Monuments at El Cayo record that Yoʼnal Ahk III was involved in burial ceremonies for a sajal in 763 AD, although he was not involved in picking the leader's successor. It is also known that during his reign, a kʼiniʼ ajaw ("prince") of Piedras Negras, Tʼul Chiik, was captured by Yaxun Bʼalam IV of Yaxchilan; it has been hypothesized that Yoʼnal Ahk III's focus on smaller satellite kingdoms such as La Mar and Yax Niil was a tactic to build up a "base of support" to combat the growing threat that Yaxchilan posed. Yoʼnal Ahk III was succeeded by Haʼ Kʼin Xook, who was possibly his brother.

== Monuments ==
Only two monuments that Yoʼnal Ahk III erected survive today: Stelae 14 and 16. The first of these, Stela 14—which Simon Martin and Nikolai Grube called the "finest of all 'niche' monuments"—is the king's accession memorial. Raised c. AD 761, it depicts an effigy of the king in a small hollow (or "niche") scattering incense. The monument was placed on the lower part of Structure O-13, and according to O'Neil, the stela's "form, imagery, and location acknowledged and responded to Structure O-13's participation in the processional circuit" of the site. The front of the monument features not only the ajaw, but also his mother standing "as witness" to her son. Her positioning likely suggested that she has just arrived from the West Group Plaza via a sacred route. Stela 14 also includes the names of several sculptors and artists. These names are difficult to translate, since many are unique and not found in any other extant Mayan glyphic texts.

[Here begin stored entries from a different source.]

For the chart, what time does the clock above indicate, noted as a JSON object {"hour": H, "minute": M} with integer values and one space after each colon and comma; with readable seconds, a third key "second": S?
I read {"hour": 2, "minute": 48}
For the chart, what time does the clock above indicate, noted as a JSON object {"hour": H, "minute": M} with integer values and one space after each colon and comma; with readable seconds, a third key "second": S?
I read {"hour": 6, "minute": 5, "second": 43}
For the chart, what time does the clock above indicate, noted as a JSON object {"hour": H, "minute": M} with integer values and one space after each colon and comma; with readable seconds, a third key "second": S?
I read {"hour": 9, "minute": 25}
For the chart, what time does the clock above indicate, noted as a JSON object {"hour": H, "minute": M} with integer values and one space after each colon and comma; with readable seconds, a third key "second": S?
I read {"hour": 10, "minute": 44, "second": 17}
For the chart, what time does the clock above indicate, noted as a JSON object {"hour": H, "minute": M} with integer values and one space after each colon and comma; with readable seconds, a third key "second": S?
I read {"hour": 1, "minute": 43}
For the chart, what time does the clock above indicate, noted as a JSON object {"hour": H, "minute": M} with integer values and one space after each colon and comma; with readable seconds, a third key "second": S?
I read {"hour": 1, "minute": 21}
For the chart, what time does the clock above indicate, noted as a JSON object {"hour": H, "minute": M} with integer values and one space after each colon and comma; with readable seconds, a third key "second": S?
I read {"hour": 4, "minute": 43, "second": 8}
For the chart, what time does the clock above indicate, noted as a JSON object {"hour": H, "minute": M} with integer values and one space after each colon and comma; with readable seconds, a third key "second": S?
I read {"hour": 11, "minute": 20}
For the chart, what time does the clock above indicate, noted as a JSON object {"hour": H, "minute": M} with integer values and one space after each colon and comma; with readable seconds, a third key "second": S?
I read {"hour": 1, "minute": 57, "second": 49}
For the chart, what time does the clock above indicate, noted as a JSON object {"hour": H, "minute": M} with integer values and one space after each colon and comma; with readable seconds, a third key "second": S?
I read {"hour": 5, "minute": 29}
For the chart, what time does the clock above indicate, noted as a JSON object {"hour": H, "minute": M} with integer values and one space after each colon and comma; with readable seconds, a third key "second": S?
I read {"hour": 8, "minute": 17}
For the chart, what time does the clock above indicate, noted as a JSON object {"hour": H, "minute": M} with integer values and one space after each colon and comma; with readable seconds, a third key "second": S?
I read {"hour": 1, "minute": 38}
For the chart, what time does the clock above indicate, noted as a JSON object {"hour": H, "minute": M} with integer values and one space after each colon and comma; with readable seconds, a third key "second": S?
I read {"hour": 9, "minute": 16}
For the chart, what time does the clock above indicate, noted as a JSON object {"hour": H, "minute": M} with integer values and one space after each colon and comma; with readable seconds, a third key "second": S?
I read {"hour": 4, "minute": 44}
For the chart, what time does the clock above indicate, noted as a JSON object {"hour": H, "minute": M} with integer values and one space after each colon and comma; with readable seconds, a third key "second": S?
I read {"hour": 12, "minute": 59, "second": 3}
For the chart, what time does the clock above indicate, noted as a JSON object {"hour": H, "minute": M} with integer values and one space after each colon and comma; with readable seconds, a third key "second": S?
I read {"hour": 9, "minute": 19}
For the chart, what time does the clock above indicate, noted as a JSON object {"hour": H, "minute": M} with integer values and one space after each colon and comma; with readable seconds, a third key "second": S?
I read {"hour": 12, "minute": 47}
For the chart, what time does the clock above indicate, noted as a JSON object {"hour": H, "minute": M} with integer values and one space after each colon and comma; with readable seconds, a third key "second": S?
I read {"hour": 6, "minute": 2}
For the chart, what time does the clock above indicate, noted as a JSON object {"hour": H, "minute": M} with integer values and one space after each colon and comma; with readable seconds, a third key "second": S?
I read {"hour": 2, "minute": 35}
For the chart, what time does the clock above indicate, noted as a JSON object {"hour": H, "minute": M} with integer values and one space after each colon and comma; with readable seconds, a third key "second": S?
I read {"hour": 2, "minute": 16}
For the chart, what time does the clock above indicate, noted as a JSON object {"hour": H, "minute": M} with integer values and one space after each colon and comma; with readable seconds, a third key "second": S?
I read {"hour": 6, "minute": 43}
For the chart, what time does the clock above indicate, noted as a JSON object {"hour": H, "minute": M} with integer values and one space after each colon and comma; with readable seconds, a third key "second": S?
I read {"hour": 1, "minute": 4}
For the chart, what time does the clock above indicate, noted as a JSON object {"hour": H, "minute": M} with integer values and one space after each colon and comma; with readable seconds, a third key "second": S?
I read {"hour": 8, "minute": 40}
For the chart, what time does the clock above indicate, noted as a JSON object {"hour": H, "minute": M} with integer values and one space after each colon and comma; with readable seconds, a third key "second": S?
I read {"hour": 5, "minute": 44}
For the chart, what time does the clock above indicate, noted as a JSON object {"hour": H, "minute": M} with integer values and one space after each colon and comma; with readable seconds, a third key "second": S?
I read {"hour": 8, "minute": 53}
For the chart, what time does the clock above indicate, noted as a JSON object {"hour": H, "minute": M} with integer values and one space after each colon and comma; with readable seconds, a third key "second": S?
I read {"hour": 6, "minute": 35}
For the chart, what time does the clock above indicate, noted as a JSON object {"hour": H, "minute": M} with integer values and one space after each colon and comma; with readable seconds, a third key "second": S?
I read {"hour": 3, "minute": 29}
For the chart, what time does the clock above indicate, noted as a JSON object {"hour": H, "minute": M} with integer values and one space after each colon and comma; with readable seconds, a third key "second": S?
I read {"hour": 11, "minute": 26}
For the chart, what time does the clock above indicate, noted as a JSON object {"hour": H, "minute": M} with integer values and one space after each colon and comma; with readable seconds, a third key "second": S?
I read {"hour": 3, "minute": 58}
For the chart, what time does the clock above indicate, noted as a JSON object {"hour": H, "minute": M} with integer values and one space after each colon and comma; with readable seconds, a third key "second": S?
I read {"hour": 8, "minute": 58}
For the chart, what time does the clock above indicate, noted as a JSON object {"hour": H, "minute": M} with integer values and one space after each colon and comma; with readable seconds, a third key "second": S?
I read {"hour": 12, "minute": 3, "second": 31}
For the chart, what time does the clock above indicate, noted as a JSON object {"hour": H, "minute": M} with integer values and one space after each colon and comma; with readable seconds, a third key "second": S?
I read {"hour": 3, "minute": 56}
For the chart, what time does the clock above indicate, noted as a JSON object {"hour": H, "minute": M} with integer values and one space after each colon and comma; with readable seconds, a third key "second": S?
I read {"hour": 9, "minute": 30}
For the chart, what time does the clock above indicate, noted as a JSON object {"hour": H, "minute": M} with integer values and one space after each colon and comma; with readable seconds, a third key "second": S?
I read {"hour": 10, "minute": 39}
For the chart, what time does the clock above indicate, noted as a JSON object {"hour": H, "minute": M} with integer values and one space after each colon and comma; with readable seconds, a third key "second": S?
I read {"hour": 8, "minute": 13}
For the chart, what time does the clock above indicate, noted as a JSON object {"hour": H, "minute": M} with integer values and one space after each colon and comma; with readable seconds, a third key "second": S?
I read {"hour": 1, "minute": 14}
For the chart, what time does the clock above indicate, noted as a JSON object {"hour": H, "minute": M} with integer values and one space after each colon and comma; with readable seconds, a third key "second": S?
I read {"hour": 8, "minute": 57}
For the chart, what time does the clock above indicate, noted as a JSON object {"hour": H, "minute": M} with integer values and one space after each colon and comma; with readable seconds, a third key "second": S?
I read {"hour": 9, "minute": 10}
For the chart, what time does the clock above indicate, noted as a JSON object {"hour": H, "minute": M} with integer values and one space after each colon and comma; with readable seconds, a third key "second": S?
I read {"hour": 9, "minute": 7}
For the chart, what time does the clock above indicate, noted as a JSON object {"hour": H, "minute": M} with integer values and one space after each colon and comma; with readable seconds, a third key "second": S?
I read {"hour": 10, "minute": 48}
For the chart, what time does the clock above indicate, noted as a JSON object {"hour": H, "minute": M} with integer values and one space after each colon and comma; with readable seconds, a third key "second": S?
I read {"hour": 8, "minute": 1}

Stela 16 celebrates the accession of a local sajal (or lesser Maya leader) at the nearby satellite kingdom of La Mar. This stela caused Tatiana Proskouriakoff to misidentify the sixth ajaw of Piedras Negras as this sajal, instead of Haʼ Kʼin Xook. The uniqueness of a La Mar ruler being celebrated on a Piedras Negras stela seems to signify that La Mar had, at the time of Yoʼnal Ahk III and possibly earlier, attained a certain degree of importance "within the Piedras Negras hegemony". The front of the stela is heavily weathered, but Megan O'Neil argues it likely featured a carving of Yoʼnal Ahk III, based on comparisons with other stelae at Piedras Negras, like Stelae 6 and 11.